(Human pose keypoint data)
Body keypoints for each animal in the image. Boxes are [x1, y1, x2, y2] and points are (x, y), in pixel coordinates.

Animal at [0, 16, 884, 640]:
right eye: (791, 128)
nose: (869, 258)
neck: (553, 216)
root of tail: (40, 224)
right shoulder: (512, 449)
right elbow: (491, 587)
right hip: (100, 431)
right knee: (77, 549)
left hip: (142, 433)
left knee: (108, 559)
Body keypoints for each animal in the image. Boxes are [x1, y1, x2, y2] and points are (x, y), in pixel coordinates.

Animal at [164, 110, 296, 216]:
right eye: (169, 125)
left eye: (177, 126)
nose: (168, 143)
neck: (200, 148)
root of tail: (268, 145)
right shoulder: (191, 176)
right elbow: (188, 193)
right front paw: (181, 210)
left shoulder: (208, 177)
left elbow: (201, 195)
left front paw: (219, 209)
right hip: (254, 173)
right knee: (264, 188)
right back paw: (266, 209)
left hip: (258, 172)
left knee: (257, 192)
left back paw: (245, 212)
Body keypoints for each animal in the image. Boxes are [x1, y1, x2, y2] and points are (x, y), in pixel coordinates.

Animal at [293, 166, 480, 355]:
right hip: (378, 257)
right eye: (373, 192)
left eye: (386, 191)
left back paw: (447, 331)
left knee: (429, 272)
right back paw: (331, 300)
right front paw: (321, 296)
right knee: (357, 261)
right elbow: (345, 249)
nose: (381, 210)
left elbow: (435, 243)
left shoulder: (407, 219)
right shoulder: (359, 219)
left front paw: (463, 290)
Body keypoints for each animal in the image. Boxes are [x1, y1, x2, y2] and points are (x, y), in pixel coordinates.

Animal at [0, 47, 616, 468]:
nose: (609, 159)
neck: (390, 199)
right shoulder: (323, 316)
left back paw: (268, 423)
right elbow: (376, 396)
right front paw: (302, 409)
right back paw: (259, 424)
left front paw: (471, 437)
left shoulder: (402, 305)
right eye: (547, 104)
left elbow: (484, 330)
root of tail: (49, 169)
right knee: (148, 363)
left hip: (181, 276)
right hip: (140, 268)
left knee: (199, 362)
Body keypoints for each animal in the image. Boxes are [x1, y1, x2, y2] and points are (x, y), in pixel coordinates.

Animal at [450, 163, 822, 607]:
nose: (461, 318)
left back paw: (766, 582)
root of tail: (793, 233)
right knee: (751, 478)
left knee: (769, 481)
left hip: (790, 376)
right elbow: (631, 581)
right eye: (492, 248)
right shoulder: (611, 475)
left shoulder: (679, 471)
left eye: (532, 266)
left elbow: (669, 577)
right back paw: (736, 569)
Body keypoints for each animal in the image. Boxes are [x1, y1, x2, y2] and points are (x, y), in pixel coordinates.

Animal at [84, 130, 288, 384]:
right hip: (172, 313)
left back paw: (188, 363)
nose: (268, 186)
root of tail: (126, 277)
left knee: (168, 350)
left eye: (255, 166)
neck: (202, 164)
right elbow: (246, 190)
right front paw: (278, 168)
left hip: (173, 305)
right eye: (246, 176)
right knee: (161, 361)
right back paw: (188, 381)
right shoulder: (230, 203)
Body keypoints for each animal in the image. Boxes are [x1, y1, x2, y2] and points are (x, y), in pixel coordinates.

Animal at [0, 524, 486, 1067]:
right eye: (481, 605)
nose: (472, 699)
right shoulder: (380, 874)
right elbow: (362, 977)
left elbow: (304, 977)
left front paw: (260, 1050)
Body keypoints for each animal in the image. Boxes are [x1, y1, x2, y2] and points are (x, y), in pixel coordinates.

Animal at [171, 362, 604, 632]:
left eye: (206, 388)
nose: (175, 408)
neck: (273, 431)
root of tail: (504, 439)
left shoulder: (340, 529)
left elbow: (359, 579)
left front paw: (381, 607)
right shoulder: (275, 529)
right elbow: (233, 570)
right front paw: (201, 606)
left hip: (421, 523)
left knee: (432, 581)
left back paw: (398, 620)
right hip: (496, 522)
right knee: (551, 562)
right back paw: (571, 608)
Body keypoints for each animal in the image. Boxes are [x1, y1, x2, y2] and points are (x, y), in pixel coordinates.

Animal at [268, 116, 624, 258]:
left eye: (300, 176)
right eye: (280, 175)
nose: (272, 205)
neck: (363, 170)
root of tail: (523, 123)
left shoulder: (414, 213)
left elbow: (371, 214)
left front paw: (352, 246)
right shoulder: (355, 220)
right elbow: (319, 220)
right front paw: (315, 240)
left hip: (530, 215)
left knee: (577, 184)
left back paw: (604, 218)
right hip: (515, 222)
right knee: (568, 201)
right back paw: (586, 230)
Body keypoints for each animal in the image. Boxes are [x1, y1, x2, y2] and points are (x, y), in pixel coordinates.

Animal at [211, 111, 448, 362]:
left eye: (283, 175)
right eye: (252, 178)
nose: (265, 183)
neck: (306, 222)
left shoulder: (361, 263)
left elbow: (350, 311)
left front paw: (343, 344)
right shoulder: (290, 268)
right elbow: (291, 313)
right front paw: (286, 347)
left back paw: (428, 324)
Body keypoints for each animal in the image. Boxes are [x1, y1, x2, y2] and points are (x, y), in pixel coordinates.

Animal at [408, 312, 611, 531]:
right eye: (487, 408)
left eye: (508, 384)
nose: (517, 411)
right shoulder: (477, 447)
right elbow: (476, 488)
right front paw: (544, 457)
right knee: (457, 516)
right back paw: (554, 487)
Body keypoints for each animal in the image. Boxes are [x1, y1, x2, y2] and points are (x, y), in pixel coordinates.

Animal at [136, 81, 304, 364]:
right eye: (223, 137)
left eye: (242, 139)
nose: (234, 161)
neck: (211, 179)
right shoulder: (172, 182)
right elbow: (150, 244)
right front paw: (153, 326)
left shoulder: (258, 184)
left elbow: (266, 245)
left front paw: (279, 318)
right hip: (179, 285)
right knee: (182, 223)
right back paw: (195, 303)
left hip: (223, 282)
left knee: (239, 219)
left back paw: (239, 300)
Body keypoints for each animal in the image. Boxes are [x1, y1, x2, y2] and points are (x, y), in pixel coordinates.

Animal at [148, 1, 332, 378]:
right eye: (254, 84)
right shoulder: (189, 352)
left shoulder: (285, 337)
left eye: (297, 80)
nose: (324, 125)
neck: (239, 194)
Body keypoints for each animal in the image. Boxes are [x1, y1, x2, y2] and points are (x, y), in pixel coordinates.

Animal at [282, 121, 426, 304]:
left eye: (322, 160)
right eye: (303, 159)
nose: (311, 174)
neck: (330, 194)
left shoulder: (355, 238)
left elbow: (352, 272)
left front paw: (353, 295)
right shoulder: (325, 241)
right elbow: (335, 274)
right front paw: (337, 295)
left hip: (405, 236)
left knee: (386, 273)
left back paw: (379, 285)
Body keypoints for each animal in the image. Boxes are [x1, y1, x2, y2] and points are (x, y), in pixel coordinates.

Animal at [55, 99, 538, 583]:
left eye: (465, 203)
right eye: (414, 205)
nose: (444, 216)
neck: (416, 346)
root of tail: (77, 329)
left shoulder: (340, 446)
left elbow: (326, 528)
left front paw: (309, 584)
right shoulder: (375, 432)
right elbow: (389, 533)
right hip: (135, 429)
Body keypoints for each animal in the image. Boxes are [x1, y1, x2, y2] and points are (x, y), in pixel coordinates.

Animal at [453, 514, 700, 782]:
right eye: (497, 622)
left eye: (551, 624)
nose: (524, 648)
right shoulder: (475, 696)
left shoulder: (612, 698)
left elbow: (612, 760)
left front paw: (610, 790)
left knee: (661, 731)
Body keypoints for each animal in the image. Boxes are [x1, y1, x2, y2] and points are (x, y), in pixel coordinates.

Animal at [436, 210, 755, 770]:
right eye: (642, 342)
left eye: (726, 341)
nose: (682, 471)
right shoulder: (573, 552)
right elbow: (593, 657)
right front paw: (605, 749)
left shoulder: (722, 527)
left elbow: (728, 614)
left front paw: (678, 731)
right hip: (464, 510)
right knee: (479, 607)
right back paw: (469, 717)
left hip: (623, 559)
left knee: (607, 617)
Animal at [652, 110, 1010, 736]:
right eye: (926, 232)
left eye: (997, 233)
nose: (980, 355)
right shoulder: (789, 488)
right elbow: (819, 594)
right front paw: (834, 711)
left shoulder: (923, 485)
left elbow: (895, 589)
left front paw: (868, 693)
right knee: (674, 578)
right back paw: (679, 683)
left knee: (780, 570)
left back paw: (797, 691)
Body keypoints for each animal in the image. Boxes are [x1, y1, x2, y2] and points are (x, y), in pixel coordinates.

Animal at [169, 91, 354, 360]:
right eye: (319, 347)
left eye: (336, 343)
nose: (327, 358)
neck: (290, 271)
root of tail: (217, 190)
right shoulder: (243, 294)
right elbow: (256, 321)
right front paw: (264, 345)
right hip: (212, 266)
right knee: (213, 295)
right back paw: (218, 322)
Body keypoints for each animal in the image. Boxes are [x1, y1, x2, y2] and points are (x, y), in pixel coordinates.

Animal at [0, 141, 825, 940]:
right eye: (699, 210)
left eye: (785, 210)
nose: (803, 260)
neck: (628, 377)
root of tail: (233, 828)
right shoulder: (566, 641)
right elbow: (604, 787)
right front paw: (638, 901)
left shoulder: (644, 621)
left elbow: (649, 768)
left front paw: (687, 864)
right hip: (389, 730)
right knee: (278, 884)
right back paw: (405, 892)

> [Assignment] How many lines in the entries above include the string "root"? Please answer with that number and nothing more.

> [Output] 10